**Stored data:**
============================================================

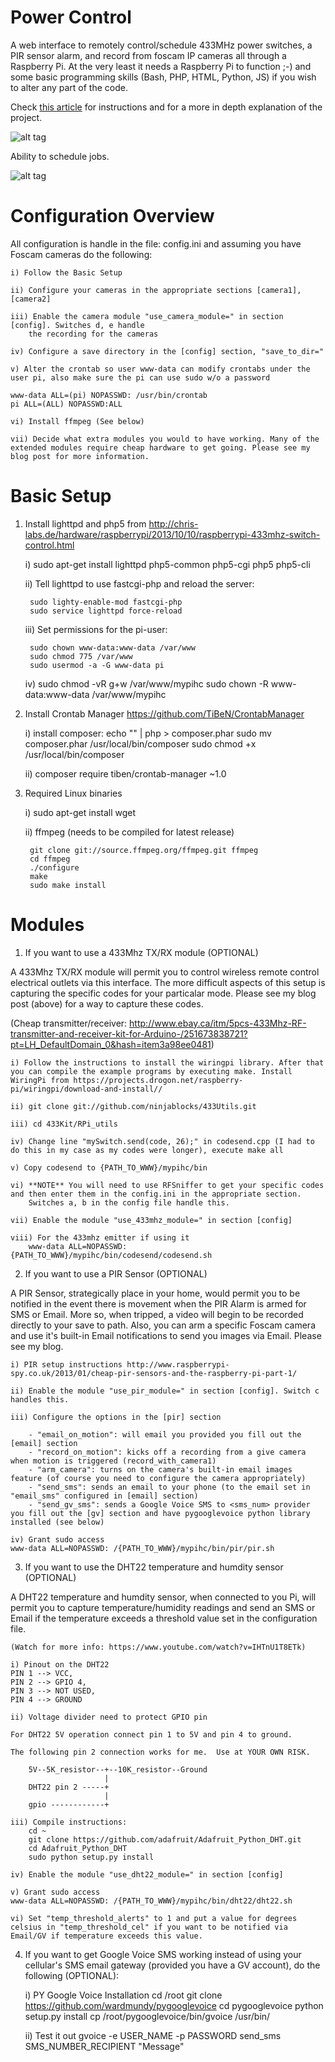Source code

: Power Control
==================

A web interface to remotely control/schedule 433MHz power switches, a PIR sensor alarm, and record from foscam IP cameras all through a Raspberry Pi. At the very least it needs a Raspberry Pi to function ;-) and some basic programming skills (Bash, PHP, HTML, Python, JS) if you wish to alter any part of the code.

Check [this article](http://bobbyromeo.com/wp/diy-alarm-monitoring-system-w-raspberry-pi-foscam-sensors/) for instructions and for a more in depth explanation of the project.

![alt tag](https://raw.githubusercontent.com/bobbyromeo/mypihc/master/img/MyPi-Home-Control-Interface-1.png)

Ability to schedule jobs.

![alt tag](https://raw.githubusercontent.com/bobbyromeo/mypihc/master/img/MyPi-Home-Control-Interface-2.png)

Configuration Overview
==================
All configuration is handle in the file: config.ini and assuming you have Foscam cameras do the following:

    i) Follow the Basic Setup

    ii) Configure your cameras in the appropriate sections [camera1], [camera2]

    iii) Enable the camera module "use_camera_module=" in section [config]. Switches d, e handle
        the recording for the cameras

    iv) Configure a save directory in the [config] section, "save_to_dir="

    v) Alter the crontab so user www-data can modify crontabs under the user pi, also make sure the pi can use sudo w/o a password

    www-data ALL=(pi) NOPASSWD: /usr/bin/crontab
    pi ALL=(ALL) NOPASSWD:ALL

    vi) Install ffmpeg (See below)

    vii) Decide what extra modules you would to have working. Many of the extended modules require cheap hardware to get going. Please see my blog post for more information.



Basic Setup
==================

1) Install lighttpd and php5 from http://chris-labs.de/hardware/raspberrypi/2013/10/10/raspberrypi-433mhz-switch-control.html

    i) sudo apt-get install lighttpd php5-common php5-cgi php5 php5-cli

    ii) Tell lighttpd to use fastcgi-php and reload the server:

        sudo lighty-enable-mod fastcgi-php
        sudo service lighttpd force-reload

    iii) Set permissions for the pi-user:

        sudo chown www-data:www-data /var/www
        sudo chmod 775 /var/www
        sudo usermod -a -G www-data pi

    iv) sudo chmod -vR g+w /var/www/mypihc
        sudo chown -R www-data:www-data /var/www/mypihc


2) Install Crontab Manager https://github.com/TiBeN/CrontabManager

    i) install composer:
        echo "<?php echo file_get_contents('https://getcomposer.org/composer.phar') ?>" | php > composer.phar
        sudo mv composer.phar /usr/local/bin/composer
        sudo chmod +x /usr/local/bin/composer

    ii) composer require tiben/crontab-manager ~1.0

3) Required Linux binaries

    i) sudo apt-get install wget

    ii) ffmpeg (needs to be compiled for latest release)

        git clone git://source.ffmpeg.org/ffmpeg.git ffmpeg
        cd ffmpeg
        ./configure
        make
        sudo make install

Modules
==================

1) If you want to use a 433Mhz TX/RX module (OPTIONAL)

A 433Mhz TX/RX module will permit you to control wireless remote control electrical outlets via this interface. The more difficult aspects of this setup is capturing the specific codes for your particalar mode. Please see my blog post (above) for a way to capture these codes.

(Cheap transmitter/receiver: http://www.ebay.ca/itm/5pcs-433Mhz-RF-transmitter-and-receiver-kit-for-Arduino-/251673838721?pt=LH_DefaultDomain_0&hash=item3a98ee0481)

    i) Follow the instructions to install the wiringpi library. After that you can compile the example programs by executing make. Install WiringPi from https://projects.drogon.net/raspberry-pi/wiringpi/download-and-install//

    ii) git clone git://github.com/ninjablocks/433Utils.git

    iii) cd 433Kit/RPi_utils

    iv) Change line "mySwitch.send(code, 26);" in codesend.cpp (I had to do this in my case as my codes were longer), execute make all

    v) Copy codesend to {PATH_TO_WWW}/mypihc/bin

    vi) **NOTE** You will need to use RFSniffer to get your specific codes and then enter them in the config.ini in the appropriate section.
        Switches a, b in the config file handle this.

    vii) Enable the module "use_433mhz_module=" in section [config]

    viii) For the 433mhz emitter if using it
        www-data ALL=NOPASSWD: {PATH_TO_WWW}/mypihc/bin/codesend/codesend.sh

2) If you want to use a PIR Sensor (OPTIONAL)

A PIR Sensor, strategically place in your home, would permit you to be notified in the event there is movement when the PIR Alarm is armed for SMS or Email. More so, when tripped, a video will begin to be recorded directly to your save to path. Also, you can arm a specific Foscam camera and use it's built-in Email notifications to send you images via Email. Please see my blog.

    i) PIR setup instructions http://www.raspberrypi-spy.co.uk/2013/01/cheap-pir-sensors-and-the-raspberry-pi-part-1/

    ii) Enable the module "use_pir_module=" in section [config]. Switch c handles this.

    iii) Configure the options in the [pir] section

        - "email_on_motion": will email you provided you fill out the [email] section
        - "record_on_motion": kicks off a recording from a give camera when motion is triggered (record_with_camera1)
        - "arm_camera": turns on the camera's built-in email images feature (of course you need to configure the camera appropriately)
        - "send_sms": sends an email to your phone (to the email set in "email_sms" configured in [email] section)
        - "send_gv_sms": sends a Google Voice SMS to <sms_num> provider you fill out the [gv] section and have pygooglevoice python library installed (see below)

    iv) Grant sudo access
    www-data ALL=NOPASSWD: /{PATH_TO_WWW}/mypihc/bin/pir/pir.sh

3) If you want to use the DHT22 temperature and humdity sensor (OPTIONAL)

A DHT22 temperature and humdity sensor, when connected to you Pi, will permit you to capture temperature/humidity readings and send an SMS or Email if the temperature exceeds a threshold value set in the configuration file.

    (Watch for more info: https://www.youtube.com/watch?v=IHTnU1T8ETk)

    i) Pinout on the DHT22
    PIN 1 --> VCC,
    PIN 2 --> GPIO 4,
    PIN 3 --> NOT USED,
    PIN 4 --> GROUND

    ii) Voltage divider need to protect GPIO pin

    For DHT22 5V operation connect pin 1 to 5V and pin 4 to ground.

    The following pin 2 connection works for me.  Use at YOUR OWN RISK.

        5V--5K_resistor--+--10K_resistor--Ground
                         |
        DHT22 pin 2 -----+
                         |
        gpio ------------+

    iii) Compile instructions:
        cd ~
        git clone https://github.com/adafruit/Adafruit_Python_DHT.git
        cd Adafruit_Python_DHT
        sudo python setup.py install

    iv) Enable the module "use_dht22_module=" in section [config]

    v) Grant sudo access
    www-data ALL=NOPASSWD: /{PATH_TO_WWW}/mypihc/bin/dht22/dht22.sh

    vi) Set "temp_threshold_alerts" to 1 and put a value for degrees celsius in "temp_threshold_cel" if you want to be notified via Email/GV if temperature exceeds this value.


4) If you want to get Google Voice SMS working instead of using your cellular's SMS email gateway (provided you have a GV account), do the following (OPTIONAL):

    i) PY Google Voice Installation
        cd /root
        git clone https://github.com/wardmundy/pygooglevoice
        cd pygooglevoice
        python setup.py install
        cp /root/pygooglevoice/bin/gvoice /usr/bin/

    ii) Test it out
        gvoice -e USER_NAME -p PASSWORD send_sms SMS_NUMBER_RECIPIENT "Message"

============================================================

**Task prompt:** A faithful copy of every record is required, with no pictures included.

**Response box:**
Source code

: Power Control
==================

A web interface to remotely control/schedule 433MHz power switches, a PIR sensor alarm, and record from foscam IP cameras all through a Raspberry Pi. At the very least it needs a Raspberry Pi to function ;-) and some basic programming skills (Bash, PHP, HTML, Python, JS) if you wish to alter any part of the code.

Check [this article](http://bobbyromeo.com/wp/diy-alarm-monitoring-system-w-raspberry-pi-foscam-sensors/) for instructions and for a more in depth explanation of the project.

![alt tag](https://raw.githubusercontent.com/bobbyromeo/mypihc/master/img/MyPi-Home-Control-Interface-1.png)

Ability to schedule jobs.

![alt tag](https://raw.githubusercontent.com/bobbyromeo/mypihc/master/img/MyPi-Home-Control-Interface-2.png)

Configuration Overview
==================
All configuration is handle in the file: config.ini and assuming you have Foscam cameras do the following:

    i) Follow the Basic Setup

    ii) Configure your cameras in the appropriate sections [camera1], [camera2]

    iii) Enable the camera module "use_camera_module=" in section [config]. Switches d, e handle
        the recording for the cameras

    iv) Configure a save directory in the [config] section, "save_to_dir="

    v) Alter the crontab so user www-data can modify crontabs under the user pi, also make sure the pi can use sudo w/o a password

    www-data ALL=(pi) NOPASSWD: /usr/bin/crontab
    pi ALL=(ALL) NOPASSWD:ALL

    vi) Install ffmpeg (See below)

    vii) Decide what extra modules you would to have working. Many of the extended modules require cheap hardware to get going. Please see my blog post for more information.



Basic Setup
==================

1) Install lighttpd and php5 from http://chris-labs.de/hardware/raspberrypi/2013/10/10/raspberrypi-433mhz-switch-control.html

    i) sudo apt-get install lighttpd php5-common php5-cgi php5 php5-cli

    ii) Tell lighttpd to use fastcgi-php and reload the server:

        sudo lighty-enable-mod fastcgi-php
        sudo service lighttpd force-reload

    iii) Set permissions for the pi-user:

        sudo chown www-data:www-data /var/www
        sudo chmod 775 /var/www
        sudo usermod -a -G www-data pi

    iv) sudo chmod -vR g+w /var/www/mypihc
        sudo chown -R www-data:www-data /var/www/mypihc


2) Install Crontab Manager https://github.com/TiBeN/CrontabManager

    i) install composer:
        echo "<?php echo file_get_contents('https://getcomposer.org/composer.phar') ?>" | php > composer.phar
        sudo mv composer.phar /usr/local/bin/composer
        sudo chmod +x /usr/local/bin/composer

    ii) composer require tiben/crontab-manager ~1.0

3) Required Linux binaries

    i) sudo apt-get install wget

    ii) ffmpeg (needs to be compiled for latest release)

        git clone git://source.ffmpeg.org/ffmpeg.git ffmpeg
        cd ffmpeg
        ./configure
        make
        sudo make install

Modules
==================

1) If you want to use a 433Mhz TX/RX module (OPTIONAL)

A 433Mhz TX/RX module will permit you to control wireless remote control electrical outlets via this interface. The more difficult aspects of this setup is capturing the specific codes for your particalar mode. Please see my blog post (above) for a way to capture these codes.

(Cheap transmitter/receiver: http://www.ebay.ca/itm/5pcs-433Mhz-RF-transmitter-and-receiver-kit-for-Arduino-/251673838721?pt=LH_DefaultDomain_0&hash=item3a98ee0481)

    i) Follow the instructions to install the wiringpi library. After that you can compile the example programs by executing make. Install WiringPi from https://projects.drogon.net/raspberry-pi/wiringpi/download-and-install//

    ii) git clone git://github.com/ninjablocks/433Utils.git

    iii) cd 433Kit/RPi_utils

    iv) Change line "mySwitch.send(code, 26);" in codesend.cpp (I had to do this in my case as my codes were longer), execute make all

    v) Copy codesend to {PATH_TO_WWW}/mypihc/bin

    vi) **NOTE** You will need to use RFSniffer to get your specific codes and then enter them in the config.ini in the appropriate section.
        Switches a, b in the config file handle this.

    vii) Enable the module "use_433mhz_module=" in section [config]

    viii) For the 433mhz emitter if using it
        www-data ALL=NOPASSWD: {PATH_TO_WWW}/mypihc/bin/codesend/codesend.sh

2) If you want to use a PIR Sensor (OPTIONAL)

A PIR Sensor, strategically place in your home, would permit you to be notified in the event there is movement when the PIR Alarm is armed for SMS or Email. More so, when tripped, a video will begin to be recorded directly to your save to path. Also, you can arm a specific Foscam camera and use it's built-in Email notifications to send you images via Email. Please see my blog.

    i) PIR setup instructions http://www.raspberrypi-spy.co.uk/2013/01/cheap-pir-sensors-and-the-raspberry-pi-part-1/

    ii) Enable the module "use_pir_module=" in section [config]. Switch c handles this.

    iii) Configure the options in the [pir] section

        - "email_on_motion": will email you provided you fill out the [email] section
        - "record_on_motion": kicks off a recording from a give camera when motion is triggered (record_with_camera1)
        - "arm_camera": turns on the camera's built-in email images feature (of course you need to configure the camera appropriately)
        - "send_sms": sends an email to your phone (to the email set in "email_sms" configured in [email] section)
        - "send_gv_sms": sends a Google Voice SMS to <sms_num> provider you fill out the [gv] section and have pygooglevoice python library installed (see below)

    iv) Grant sudo access
    www-data ALL=NOPASSWD: /{PATH_TO_WWW}/mypihc/bin/pir/pir.sh

3) If you want to use the DHT22 temperature and humdity sensor (OPTIONAL)

A DHT22 temperature and humdity sensor, when connected to you Pi, will permit you to capture temperature/humidity readings and send an SMS or Email if the temperature exceeds a threshold value set in the configuration file.

    (Watch for more info: https://www.youtube.com/watch?v=IHTnU1T8ETk)

    i) Pinout on the DHT22
    PIN 1 --> VCC,
    PIN 2 --> GPIO 4,
    PIN 3 --> NOT USED,
    PIN 4 --> GROUND

    ii) Voltage divider need to protect GPIO pin

    For DHT22 5V operation connect pin 1 to 5V and pin 4 to ground.

    The following pin 2 connection works for me.  Use at YOUR OWN RISK.

        5V--5K_resistor--+--10K_resistor--Ground
                         |
        DHT22 pin 2 -----+
                         |
        gpio ------------+

    iii) Compile instructions:
        cd ~
        git clone https://github.com/adafruit/Adafruit_Python_DHT.git
        cd Adafruit_Python_DHT
        sudo python setup.py install

    iv) Enable the module "use_dht22_module=" in section [config]

    v) Grant sudo access
    www-data ALL=NOPASSWD: /{PATH_TO_WWW}/mypihc/bin/dht22/dht22.sh

    vi) Set "temp_threshold_alerts" to 1 and put a value for degrees celsius in "temp_threshold_cel" if you want to be notified via Email/GV if temperature exceeds this value.


4) If you want to get Google Voice SMS working instead of using your cellular's SMS email gateway (provided you have a GV account), do the following (OPTIONAL):

    i) PY Google Voice Installation
        cd /root
        git clone https://github.com/wardmundy/pygooglevoice
        cd pygooglevoice
        python setup.py install
        cp /root/pygooglevoice/bin/gvoice /usr/bin/

    ii) Test it out
        gvoice -e USER_NAME -p PASSWORD send_sms SMS_NUMBER_RECIPIENT "Message"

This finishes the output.